> _Problem details_: Transcribe each record exactly; skip any picture.

> _Data provided_:

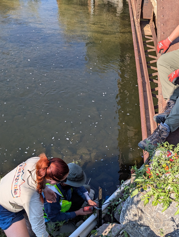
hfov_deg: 38.6
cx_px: 105
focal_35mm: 37
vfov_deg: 49.5
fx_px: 254
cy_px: 152
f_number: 1.85
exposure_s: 1/2309
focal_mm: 6.81
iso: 46
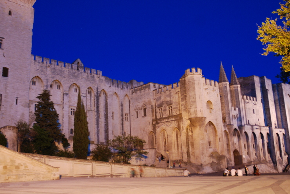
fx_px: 282
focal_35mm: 35
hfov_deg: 54.4
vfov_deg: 38.0
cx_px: 144
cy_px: 96
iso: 400
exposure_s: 1/2
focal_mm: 18
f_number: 3.5
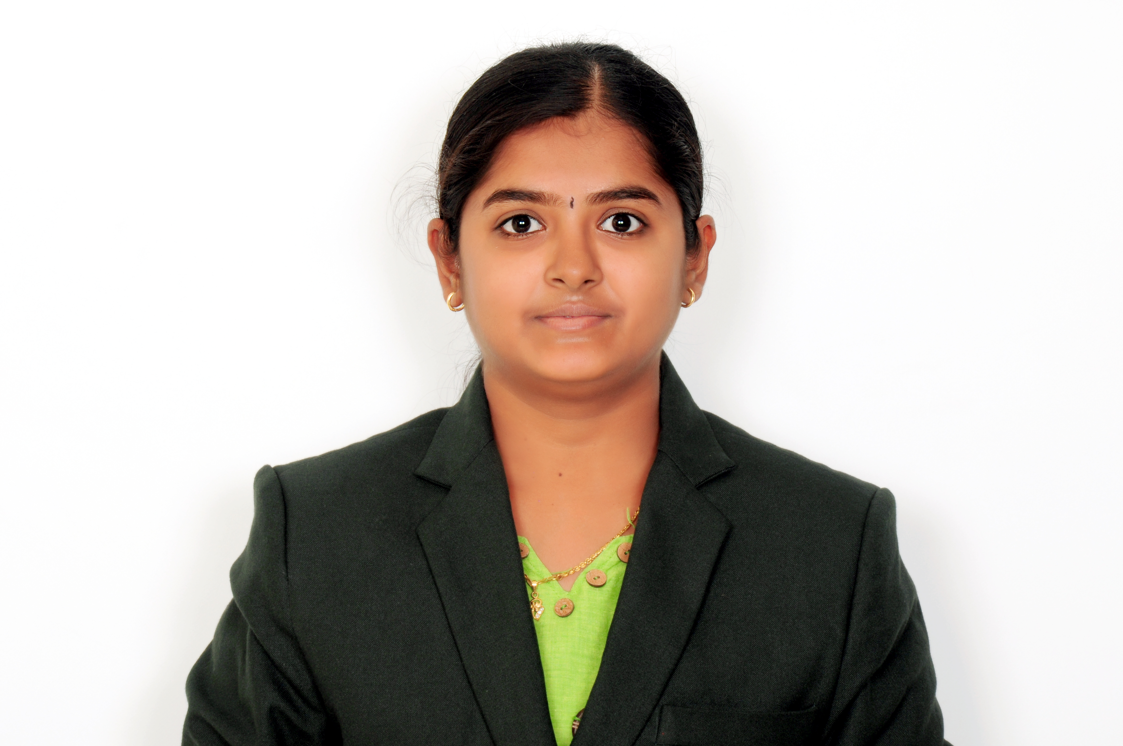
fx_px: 4300
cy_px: 373
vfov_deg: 9.9
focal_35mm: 138
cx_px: 562
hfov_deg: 14.9
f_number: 11
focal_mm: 92
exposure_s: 1/160
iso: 200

> _Output for this task_:
hfov_deg: 38.6
cx_px: 105
focal_35mm: 37
vfov_deg: 49.5
fx_px: 254
cy_px: 152
f_number: 1.85
exposure_s: 1/2309
focal_mm: 6.81
iso: 46
fx_px: 282
focal_35mm: 35
hfov_deg: 54.4
vfov_deg: 38.0
cx_px: 144
cy_px: 96
iso: 400
exposure_s: 1/2
focal_mm: 18
f_number: 3.5
fx_px: 4300
cy_px: 373
vfov_deg: 9.9
focal_35mm: 138
cx_px: 562
hfov_deg: 14.9
f_number: 11
focal_mm: 92
exposure_s: 1/160
iso: 200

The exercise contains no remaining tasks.